Harry sagte nichts, starrte auf unsere ineinander verflochtenen Hände. Ich legte die freie Hand an seinen Nacken und zog ihn sanft an mich heran, er lehnte den Kopf gegen meine Brust. "Ich werde also...ich...werde sterben?" fragte er kaum hörbar. 

Seine Worte taten weh, wie Messerstiche und brannten sich in mein Gehirn ein. Ich wusste in diesem Moment, dass ich diesen Moment hier niemals vergessen würde. Zittrig sah ich zu dem Arzt, voller Angst, dass seine Antwort Ja sein würde. 
Doch er schüttelte den Kopf. "Es gibt mittlerweile wirklich gute Behandlungsmethoden, die Forschung ist in diesem Bereich sehr weit. Noch ist rein gar nichts sicher, okay? Wir machen als Erstes morgen früh die Biopsie und dann sehen wir weiter, was wir tun können", erklärte er und sah uns mitleidig an. 
"Solche Nachrichten sind nie schön, ich weiß. Ich habe Sie für morgen um neun Uhr eingetragen. Sie können erst einmal wieder nach Hause, aber bitte Seien sie morgen pünktlich da." 

Mein Ehemann nickte leicht, dann verabschiedete sich der Arzt und ließ uns in dem Raum allein. Es war stickig, die Luft war gefüllt mit dem Schockgefühl und purer Angst. Ich schluckte leicht und küsste seine Stirn sanft. 
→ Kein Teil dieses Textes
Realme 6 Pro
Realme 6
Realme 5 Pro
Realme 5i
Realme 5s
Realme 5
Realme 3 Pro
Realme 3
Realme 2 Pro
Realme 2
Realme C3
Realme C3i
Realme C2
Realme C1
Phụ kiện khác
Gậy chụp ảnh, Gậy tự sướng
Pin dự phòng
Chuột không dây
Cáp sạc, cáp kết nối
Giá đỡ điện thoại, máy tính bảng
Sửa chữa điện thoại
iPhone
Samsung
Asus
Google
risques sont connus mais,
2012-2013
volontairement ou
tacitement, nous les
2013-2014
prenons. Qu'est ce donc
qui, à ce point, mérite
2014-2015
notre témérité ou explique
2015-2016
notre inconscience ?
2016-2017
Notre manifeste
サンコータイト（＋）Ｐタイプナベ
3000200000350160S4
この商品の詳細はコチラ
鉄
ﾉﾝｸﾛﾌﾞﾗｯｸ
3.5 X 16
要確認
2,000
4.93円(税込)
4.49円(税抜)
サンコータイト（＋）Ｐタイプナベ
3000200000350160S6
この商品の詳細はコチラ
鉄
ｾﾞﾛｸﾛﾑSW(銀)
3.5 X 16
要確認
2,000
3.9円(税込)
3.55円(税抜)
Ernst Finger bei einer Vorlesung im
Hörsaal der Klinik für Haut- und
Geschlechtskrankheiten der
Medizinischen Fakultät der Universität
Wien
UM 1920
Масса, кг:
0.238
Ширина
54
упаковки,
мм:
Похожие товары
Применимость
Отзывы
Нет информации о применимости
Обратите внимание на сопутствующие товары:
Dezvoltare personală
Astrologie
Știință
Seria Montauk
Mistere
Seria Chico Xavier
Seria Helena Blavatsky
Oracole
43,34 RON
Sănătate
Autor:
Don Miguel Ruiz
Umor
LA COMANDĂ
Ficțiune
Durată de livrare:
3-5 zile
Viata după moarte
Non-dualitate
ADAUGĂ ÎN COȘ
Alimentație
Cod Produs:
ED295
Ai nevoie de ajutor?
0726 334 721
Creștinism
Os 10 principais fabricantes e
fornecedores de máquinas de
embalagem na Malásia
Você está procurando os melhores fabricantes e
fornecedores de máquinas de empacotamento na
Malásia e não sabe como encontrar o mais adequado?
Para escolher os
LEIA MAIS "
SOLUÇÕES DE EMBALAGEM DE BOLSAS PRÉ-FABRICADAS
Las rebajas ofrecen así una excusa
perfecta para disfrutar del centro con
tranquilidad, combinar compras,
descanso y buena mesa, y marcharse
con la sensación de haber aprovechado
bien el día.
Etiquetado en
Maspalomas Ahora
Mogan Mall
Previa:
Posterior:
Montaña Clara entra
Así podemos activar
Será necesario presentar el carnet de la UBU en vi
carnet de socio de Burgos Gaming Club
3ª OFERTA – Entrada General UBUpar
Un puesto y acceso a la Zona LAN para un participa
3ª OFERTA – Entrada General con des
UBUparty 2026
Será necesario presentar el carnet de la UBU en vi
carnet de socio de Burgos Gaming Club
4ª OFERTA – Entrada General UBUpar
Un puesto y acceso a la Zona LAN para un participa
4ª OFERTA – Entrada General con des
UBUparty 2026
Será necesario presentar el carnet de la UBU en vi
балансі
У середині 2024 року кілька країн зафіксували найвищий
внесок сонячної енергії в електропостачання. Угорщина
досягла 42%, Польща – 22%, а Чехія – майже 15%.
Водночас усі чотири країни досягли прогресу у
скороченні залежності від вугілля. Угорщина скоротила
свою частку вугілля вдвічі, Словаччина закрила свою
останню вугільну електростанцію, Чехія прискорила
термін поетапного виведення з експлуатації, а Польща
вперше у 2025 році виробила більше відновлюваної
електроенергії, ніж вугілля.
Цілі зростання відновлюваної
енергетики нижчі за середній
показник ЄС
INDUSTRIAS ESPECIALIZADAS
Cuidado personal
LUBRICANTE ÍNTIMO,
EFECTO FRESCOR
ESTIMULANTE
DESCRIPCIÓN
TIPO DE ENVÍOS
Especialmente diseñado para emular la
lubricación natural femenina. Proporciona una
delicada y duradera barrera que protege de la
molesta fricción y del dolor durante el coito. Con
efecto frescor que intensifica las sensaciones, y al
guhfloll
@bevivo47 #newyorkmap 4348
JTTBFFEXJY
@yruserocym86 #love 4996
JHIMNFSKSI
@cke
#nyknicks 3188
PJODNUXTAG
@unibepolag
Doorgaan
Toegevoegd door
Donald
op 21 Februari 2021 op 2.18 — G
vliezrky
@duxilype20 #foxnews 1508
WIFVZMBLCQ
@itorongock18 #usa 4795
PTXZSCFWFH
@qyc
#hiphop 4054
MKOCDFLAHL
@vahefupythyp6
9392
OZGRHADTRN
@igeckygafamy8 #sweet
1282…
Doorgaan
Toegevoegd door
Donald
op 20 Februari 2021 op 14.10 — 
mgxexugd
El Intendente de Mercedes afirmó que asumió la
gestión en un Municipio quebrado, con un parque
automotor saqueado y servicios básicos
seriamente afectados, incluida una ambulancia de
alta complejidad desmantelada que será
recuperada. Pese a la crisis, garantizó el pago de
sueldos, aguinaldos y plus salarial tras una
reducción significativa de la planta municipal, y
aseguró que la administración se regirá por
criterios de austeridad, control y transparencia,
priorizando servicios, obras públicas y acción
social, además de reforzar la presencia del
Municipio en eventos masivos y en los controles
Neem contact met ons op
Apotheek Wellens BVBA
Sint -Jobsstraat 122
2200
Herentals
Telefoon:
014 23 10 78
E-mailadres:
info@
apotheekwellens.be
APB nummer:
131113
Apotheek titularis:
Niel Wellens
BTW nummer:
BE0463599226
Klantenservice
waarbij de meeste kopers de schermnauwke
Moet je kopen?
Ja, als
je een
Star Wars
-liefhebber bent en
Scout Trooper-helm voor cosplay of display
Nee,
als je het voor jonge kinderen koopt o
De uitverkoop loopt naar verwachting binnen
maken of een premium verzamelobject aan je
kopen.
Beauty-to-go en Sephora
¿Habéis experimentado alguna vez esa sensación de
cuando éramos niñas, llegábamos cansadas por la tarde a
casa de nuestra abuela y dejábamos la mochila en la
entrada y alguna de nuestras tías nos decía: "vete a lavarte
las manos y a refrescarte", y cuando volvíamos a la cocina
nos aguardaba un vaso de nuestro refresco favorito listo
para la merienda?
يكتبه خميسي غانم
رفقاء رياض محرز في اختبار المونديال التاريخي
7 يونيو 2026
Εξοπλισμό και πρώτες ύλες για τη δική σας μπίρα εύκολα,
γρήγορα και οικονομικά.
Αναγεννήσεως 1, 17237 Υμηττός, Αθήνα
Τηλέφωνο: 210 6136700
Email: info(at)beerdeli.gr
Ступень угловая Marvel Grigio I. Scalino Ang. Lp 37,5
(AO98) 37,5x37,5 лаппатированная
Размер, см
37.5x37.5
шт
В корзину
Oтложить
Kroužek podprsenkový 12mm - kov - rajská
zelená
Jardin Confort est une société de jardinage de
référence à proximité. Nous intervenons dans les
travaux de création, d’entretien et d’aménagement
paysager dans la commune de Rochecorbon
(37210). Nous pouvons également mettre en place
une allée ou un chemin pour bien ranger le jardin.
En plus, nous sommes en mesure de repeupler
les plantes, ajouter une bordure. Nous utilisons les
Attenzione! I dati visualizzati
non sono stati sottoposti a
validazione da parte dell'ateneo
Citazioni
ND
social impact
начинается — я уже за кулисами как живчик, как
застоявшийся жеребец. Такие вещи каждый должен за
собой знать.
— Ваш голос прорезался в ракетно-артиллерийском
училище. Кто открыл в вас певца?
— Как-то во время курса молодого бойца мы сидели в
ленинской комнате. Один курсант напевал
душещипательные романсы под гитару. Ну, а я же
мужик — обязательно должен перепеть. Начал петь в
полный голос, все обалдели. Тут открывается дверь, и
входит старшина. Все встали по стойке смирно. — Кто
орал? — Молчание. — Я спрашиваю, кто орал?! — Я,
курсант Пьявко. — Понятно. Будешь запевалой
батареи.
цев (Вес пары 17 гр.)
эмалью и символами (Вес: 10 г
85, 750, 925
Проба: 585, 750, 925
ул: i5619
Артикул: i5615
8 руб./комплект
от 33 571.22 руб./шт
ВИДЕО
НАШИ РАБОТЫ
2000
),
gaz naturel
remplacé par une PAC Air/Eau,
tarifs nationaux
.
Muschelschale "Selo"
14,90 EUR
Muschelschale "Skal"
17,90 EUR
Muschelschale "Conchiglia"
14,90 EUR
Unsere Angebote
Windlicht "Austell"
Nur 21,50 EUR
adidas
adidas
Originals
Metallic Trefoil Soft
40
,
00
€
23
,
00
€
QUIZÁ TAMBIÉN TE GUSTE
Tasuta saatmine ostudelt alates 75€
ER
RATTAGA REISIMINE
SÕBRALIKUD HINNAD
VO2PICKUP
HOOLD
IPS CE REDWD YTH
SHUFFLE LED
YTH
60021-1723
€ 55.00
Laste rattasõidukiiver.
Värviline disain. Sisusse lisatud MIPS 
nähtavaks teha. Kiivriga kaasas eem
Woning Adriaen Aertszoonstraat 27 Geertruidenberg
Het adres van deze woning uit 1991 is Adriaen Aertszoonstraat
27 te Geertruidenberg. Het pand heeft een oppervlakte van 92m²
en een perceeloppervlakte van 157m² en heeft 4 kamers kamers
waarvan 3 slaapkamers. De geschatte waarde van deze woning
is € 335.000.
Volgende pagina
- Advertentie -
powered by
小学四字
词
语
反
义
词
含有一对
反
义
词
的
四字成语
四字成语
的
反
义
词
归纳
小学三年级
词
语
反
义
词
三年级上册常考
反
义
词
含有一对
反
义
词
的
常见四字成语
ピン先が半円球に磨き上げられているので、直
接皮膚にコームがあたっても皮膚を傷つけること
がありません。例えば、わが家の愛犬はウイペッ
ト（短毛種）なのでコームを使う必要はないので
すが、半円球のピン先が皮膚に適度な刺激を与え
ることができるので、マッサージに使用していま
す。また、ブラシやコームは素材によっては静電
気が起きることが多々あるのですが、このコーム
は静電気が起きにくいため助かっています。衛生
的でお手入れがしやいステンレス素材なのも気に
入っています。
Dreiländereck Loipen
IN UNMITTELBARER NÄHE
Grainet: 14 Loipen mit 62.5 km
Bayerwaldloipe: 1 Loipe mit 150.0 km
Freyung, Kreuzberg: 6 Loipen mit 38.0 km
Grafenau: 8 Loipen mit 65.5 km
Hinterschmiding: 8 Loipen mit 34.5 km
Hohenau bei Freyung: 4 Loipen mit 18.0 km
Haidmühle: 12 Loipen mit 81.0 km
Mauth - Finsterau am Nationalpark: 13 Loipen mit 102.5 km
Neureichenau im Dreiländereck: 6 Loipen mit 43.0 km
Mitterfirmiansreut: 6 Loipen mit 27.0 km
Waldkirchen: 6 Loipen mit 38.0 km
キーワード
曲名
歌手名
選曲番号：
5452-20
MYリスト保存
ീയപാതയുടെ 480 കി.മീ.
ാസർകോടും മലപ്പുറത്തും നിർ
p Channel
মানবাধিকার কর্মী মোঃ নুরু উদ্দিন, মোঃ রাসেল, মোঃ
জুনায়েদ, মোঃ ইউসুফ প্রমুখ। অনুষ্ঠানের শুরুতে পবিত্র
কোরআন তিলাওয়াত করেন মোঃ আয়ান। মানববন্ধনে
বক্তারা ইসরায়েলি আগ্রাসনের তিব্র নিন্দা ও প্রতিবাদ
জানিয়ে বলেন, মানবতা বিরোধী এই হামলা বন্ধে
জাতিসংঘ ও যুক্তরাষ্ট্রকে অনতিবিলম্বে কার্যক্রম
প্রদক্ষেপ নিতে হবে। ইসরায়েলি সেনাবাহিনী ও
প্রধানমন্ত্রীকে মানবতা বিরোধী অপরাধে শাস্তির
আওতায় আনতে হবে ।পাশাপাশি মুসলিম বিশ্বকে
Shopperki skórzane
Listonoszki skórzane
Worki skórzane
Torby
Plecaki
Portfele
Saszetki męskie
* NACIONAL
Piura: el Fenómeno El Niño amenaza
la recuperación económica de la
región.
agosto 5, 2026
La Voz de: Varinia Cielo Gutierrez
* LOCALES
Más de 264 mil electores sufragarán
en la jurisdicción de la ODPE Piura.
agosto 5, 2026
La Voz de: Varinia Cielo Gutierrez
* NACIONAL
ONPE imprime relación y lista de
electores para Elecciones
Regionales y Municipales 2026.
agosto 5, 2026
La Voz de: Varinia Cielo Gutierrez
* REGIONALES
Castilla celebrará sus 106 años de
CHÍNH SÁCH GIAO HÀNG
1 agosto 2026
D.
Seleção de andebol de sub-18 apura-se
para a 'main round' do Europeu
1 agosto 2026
Harry sah auf zu mir, die Augen ganz wässrig. Der Anblick trieb auch mir die Tränen in die Augen. Eilig setzte ich mich auf das Bett und zog ihn fest in meine Arme, schloss die Augen und küsste seine Stirn. Ich wusste, dass ich jetzt für ihn stark sein musste. Wir sagten nichts, denn Worte hätten nicht ausdrücken können, was wir in diesem Moment fühlten. Es brauchte keine Worte. Und deshalb hielten wir uns einfach fest und gaben uns Halt. Und inmitten all der Angst und dem furchtbaren Gefühl, alles verlieren zu können, klammerten wir uns an die Hoffnung, dass all das am Ende vielleicht doch noch einen guten Ausgang haben würde.